While the idea of scrubbing through a timeline to sync up actions or tinker with a character’s path was the hook that drew me into Peaky Blinders: Mastermind, it’s regrettably a bit of a one-hit-wonder.
Though the fairly basic movement puzzles definitely ramp up in their complexity as the game progresses, everything from fighting thugs to distracting guards to kicking down doors is achieved with a single press of a button — the same "action" button.
This leaves the gameplay feeling much more methodical than I feel it needed to be — simple mini-games for the various actions would have gone a long way towards providing some variance. Instead, every obstacle boils down to a “press 'A' here” prompt that isn’t satisfying or rewarding to complete.
Speaking of missed opportunities, the characters in Peaky Blinders: Mastermind are mere shells of their series adaptations. I’ve now watched a couple of episodes of Peaky Blinders on Netflix, and the difference between the two products is night and day.
Tommy's PTSD is featured in one level but with none of the backstory that we see in the show that makes it poignant, and Aunt Polly’s character is only a fraction of the bad-ass caretaker that she should be in Mastermind.
Without voice acting it is difficult to do these characters justice, but there just isn’t enough depth to the dialogue to make them relatable.
Two things Peaky Blinders: Mastermind does nail, however, are its visuals and score.
The story beats have a simplified brush-stroke aesthetic that’s downright gorgeous, while the in-game environments, models, and animations are all pleasant to look at from your isometric perspective.

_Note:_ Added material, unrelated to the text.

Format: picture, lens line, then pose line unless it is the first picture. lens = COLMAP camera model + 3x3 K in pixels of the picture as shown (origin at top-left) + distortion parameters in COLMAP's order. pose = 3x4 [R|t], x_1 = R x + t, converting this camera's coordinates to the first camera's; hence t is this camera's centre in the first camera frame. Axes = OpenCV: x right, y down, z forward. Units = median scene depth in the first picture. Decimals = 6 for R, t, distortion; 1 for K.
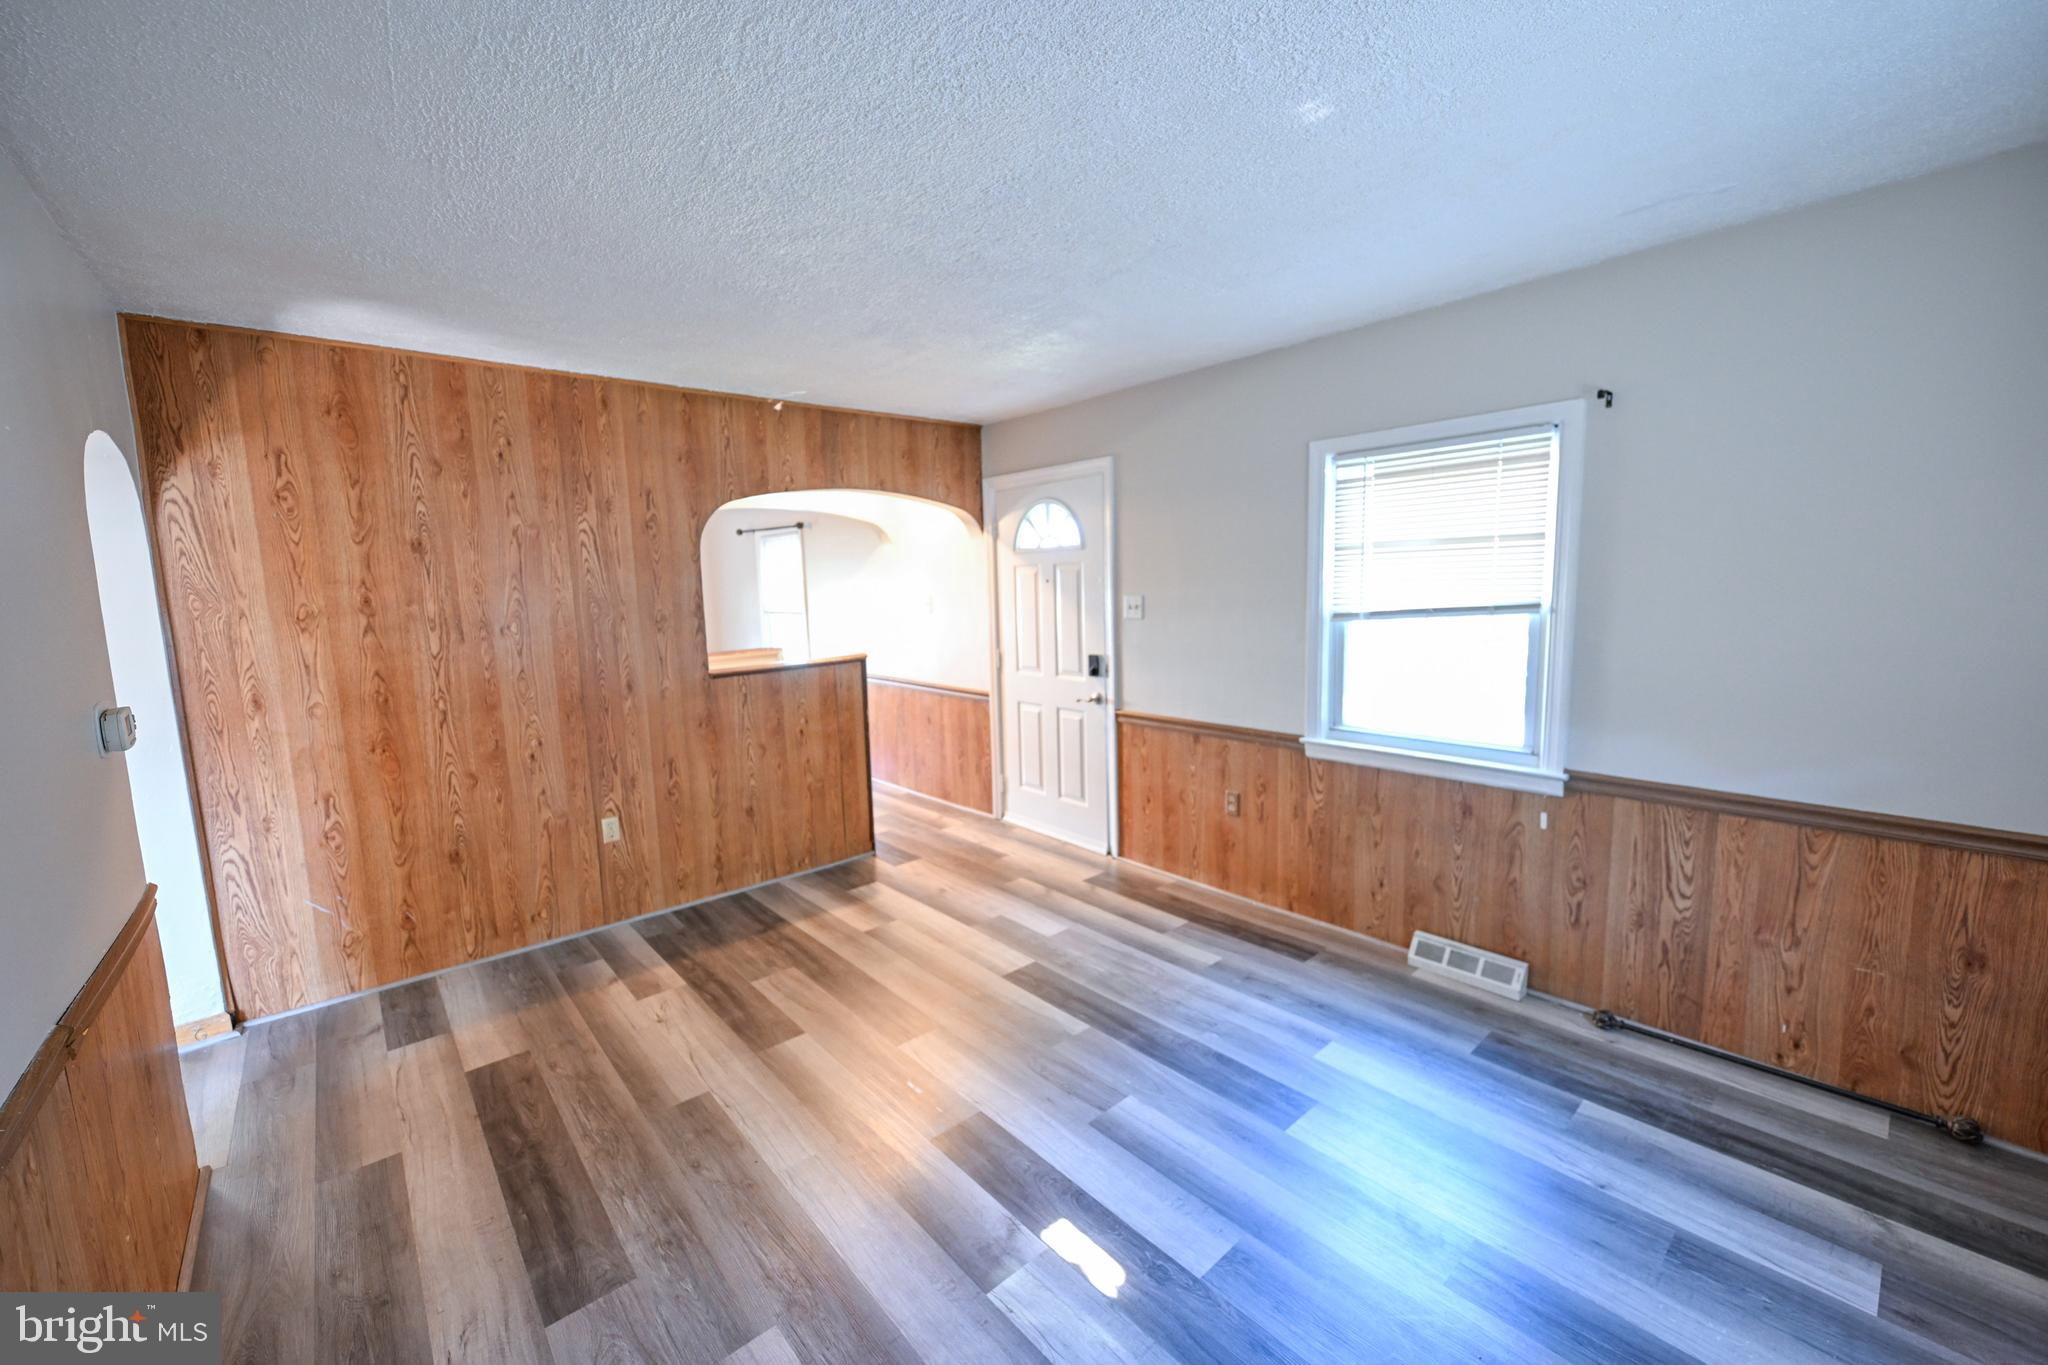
lens RADIAL K [[812.9, 0, 1027.3], [0, 812.9, 683.5], [0, 0, 1]] dist [-0.000413, -0.000234]
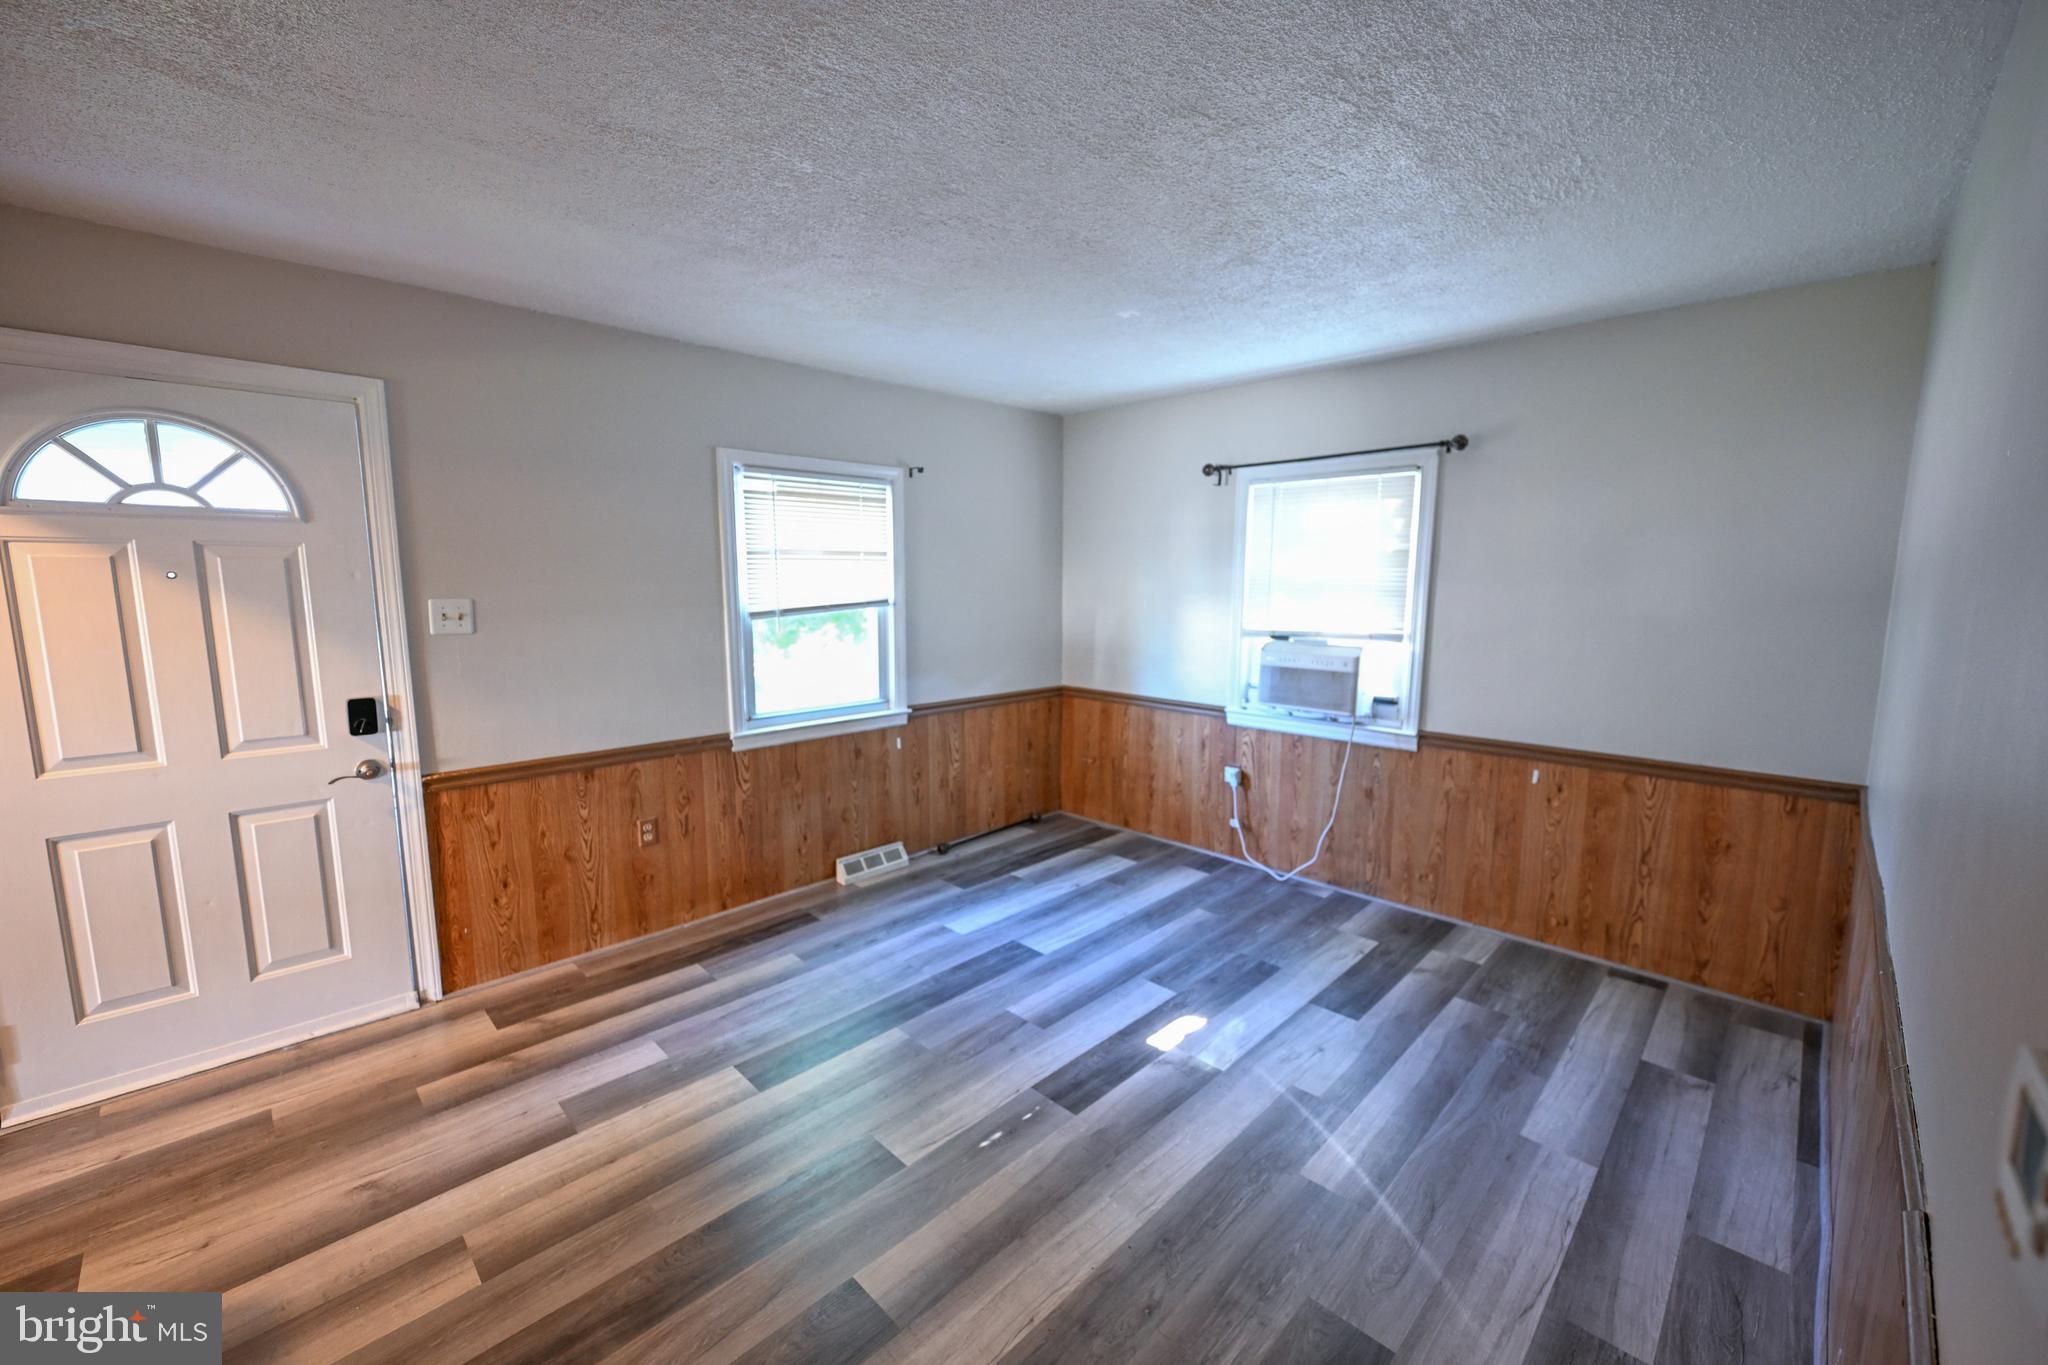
lens RADIAL K [[812.9, 0, 1027.3], [0, 812.9, 683.5], [0, 0, 1]] dist [-0.000413, -0.000234]
pose [[-0.078596, -0.106003, 0.991255, -0.773171], [0.125315, 0.985393, 0.115312, -0.075210], [-0.988999, 0.133282, -0.064164, 0.754501]]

Peaky Blinders: Mastermind also features an original score from Feverist, the band behind the iconic soundtrack of Peaky Blinders season one. It’s instantly familiar to fans of the series, while also being thematic and broody enough to feel appropriate to complete newcomers.
Our short foray into the land of positives must come to an abrupt end, however, as I’ve yet to mention the game's controls. The keyboard controls for Peaky Blinders: Mastermind are an exhausting, infuriating mess.
The game was clearly designed with controllers in mind — a point which it stresses when you boot up the title — so I can’t berate it too much, but suffice to say that I wouldn’t recommend you go anywhere near Mastermind without a controller.
Once I switched to a controller, some aspects improved instantly, but the most aggravating problem — rewriting actions — sadly did not.
For a game centered around a timeline feature and rewinding time to change or synchronize actions, Peaky Blinders: Mastermind has the horrendous habit of not letting you take control of a character when you want to.
After multiple hours and hundreds of attempts, I’m still not entirely sure what the trigger is for actually being able to rewrite an action on the timeline, as the game seems to arbitrarily block you from taking control half of the time, no matter what button you press.
This general jankiness with the controls really puts a huge damper on what is otherwise a short yet robust puzzler. When coupled with the lack of an interesting opening and poor character adaptation, though, this title gets harder and harder to recommend.
Peaky Blinders: Mastermind Review — The Bottom Line
- Interesting puzzling nature thanks to the timeline mechanic
- Amazing aesthetic is true to the series
- Flat adaptations of the characters
- Frustrating controls
- Lack of substance
With only 10 missions and a small smattering of collectibles, there really isn’t any replay value present in this short affair, which only reinforces the feeling that this title is severely lacking depth.
You can replay missions to try and improve your times, and the windows to achieve a Gold ranking on each are often as thin as the razors in Tommy’s cap, but I had no urge to return once the credits rolled.
It’s a real shame that Mastermind fails to capitalize on the evocative theme and characters of the Peaky Blinders canon. Even as someone who hasn’t finished the first of its five seasons, I can already tell what a missed opportunity Mastermind is.
[Note: Curve Digital provided the copy of Peaky Blinders: Mastermind used for this review.]